Friday, February 3, 2012

Transplanted

I'm not from around here. None of us are.

I grew up near Chicago. Where we are as a child affects how we think and how we view the world. That's not where we're from, though.

I have a carved wooden elephant I bought from a street vendor in Dakar, Senegal. It's made of some black wood, the color of midnight, heavy and solid. It has tusks made of a different material, possibly ivory. I think sometimes about where that statue came from.

Did it come from a tree, or from the hands of the unknown artist? The tree came from a seed, nurtured by the earth and the rain. The soil from which the tree grew, the material that became the tree, was the decayed remnants of billions of years of plants and animals who lived in Africa and whose bodies became the dirt and rocks. The same is true of the artist, whose body was made of the food he or she ate, meat and meal that came from the Earth.

Not limited to Africa, though. Storms and tides carry flotsam around the world. Dust from a volcano in the Philippines can be found in Europe, and will certainly become parts of the living creatures there. We are all made up of pieces of everything that lived. The same atoms that once were part of Cleopatra or Moses are now in your body and mine. We breathe the same oxygen.

From where did those things come? Physicists tell me the only original natural element is hydrogen. Anything more than that -- oxygen, nitrogen, carbon, gold, copper, all of it -- was manufactured in the kiln of stars, enormous nuclear furnaces that smash simple atoms together to make more complex ones. When a star dies in the explosion of a supernova, its material is spread through space, like a cosmic Johnny Appleseed fertilizing the galaxy. Those freed atoms then coalesce into planets, and, eventually, living things like you and me and trees and elephants.
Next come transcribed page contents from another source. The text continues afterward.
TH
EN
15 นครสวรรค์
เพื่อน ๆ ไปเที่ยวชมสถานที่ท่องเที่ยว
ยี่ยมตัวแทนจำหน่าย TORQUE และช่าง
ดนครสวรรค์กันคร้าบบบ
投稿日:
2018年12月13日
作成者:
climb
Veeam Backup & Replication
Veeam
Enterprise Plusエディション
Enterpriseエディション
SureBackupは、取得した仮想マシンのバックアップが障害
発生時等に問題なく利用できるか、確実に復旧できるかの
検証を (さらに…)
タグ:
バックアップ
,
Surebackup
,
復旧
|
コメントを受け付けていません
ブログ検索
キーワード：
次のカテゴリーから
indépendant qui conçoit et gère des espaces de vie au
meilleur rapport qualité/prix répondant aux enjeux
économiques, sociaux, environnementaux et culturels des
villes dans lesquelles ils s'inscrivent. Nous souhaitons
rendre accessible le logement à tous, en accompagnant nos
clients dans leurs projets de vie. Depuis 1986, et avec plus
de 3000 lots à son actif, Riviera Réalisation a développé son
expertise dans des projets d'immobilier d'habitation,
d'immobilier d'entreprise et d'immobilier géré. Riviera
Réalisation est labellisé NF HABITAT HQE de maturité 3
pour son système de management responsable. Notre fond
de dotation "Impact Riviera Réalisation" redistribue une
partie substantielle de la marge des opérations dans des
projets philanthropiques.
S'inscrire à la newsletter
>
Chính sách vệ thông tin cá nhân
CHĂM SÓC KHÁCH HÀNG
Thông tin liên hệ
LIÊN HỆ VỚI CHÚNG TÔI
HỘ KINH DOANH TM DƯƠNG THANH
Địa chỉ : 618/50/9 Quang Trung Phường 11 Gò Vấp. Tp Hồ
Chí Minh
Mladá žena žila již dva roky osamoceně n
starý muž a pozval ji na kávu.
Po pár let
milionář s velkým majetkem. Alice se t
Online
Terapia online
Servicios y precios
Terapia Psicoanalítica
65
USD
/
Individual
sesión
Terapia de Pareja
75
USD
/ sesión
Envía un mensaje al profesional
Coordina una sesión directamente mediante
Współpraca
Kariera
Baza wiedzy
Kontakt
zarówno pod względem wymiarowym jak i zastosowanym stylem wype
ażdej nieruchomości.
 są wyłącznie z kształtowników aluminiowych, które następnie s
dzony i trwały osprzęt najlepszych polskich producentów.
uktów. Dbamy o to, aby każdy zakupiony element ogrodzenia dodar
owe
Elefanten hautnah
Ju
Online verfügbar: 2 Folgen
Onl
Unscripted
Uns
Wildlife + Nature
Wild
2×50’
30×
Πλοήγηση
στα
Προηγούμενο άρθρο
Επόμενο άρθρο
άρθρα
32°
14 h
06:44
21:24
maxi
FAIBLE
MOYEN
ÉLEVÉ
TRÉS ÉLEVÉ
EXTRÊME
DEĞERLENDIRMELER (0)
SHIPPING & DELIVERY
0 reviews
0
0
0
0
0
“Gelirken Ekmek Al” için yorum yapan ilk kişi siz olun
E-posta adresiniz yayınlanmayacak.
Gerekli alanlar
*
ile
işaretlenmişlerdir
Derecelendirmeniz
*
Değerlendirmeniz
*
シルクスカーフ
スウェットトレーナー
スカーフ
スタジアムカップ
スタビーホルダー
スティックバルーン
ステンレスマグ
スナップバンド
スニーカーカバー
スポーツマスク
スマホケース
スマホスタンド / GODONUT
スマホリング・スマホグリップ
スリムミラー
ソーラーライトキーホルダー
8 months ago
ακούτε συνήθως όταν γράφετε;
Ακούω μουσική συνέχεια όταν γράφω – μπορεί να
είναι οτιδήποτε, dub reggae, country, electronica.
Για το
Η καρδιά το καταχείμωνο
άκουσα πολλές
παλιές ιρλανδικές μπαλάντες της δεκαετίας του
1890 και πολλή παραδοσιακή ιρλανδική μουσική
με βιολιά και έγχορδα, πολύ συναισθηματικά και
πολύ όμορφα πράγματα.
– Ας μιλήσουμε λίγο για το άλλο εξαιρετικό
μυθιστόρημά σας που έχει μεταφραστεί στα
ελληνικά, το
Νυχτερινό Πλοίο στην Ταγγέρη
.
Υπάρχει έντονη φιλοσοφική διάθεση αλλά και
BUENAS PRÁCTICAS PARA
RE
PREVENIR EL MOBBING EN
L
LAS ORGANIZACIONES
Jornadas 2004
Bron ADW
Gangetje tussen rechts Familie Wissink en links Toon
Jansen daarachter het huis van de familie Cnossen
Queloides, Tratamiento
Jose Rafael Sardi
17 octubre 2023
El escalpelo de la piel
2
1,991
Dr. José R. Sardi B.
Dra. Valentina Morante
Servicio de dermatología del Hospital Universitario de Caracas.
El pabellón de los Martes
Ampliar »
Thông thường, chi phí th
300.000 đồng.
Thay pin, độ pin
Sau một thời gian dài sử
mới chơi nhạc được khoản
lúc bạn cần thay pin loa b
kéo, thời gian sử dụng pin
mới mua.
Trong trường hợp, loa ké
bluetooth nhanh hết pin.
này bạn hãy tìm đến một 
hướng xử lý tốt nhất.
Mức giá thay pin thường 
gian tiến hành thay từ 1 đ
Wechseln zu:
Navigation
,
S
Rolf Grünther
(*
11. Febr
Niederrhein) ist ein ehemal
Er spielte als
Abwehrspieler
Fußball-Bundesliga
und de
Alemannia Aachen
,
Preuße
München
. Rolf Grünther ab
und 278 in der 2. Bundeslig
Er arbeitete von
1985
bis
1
We are all made of dust from the dying remnants of stars. Carl Sagan and Joni Mitchel were both right. We are star-stuff.

I don't recall being part of a star. I don't even know in which galaxy that star lived. I suspect my elephant statue doesn't recall being a tree in Africa, but it was. I wonder about it sometimes.

All I know for sure is that I'm not from around here. None of us are.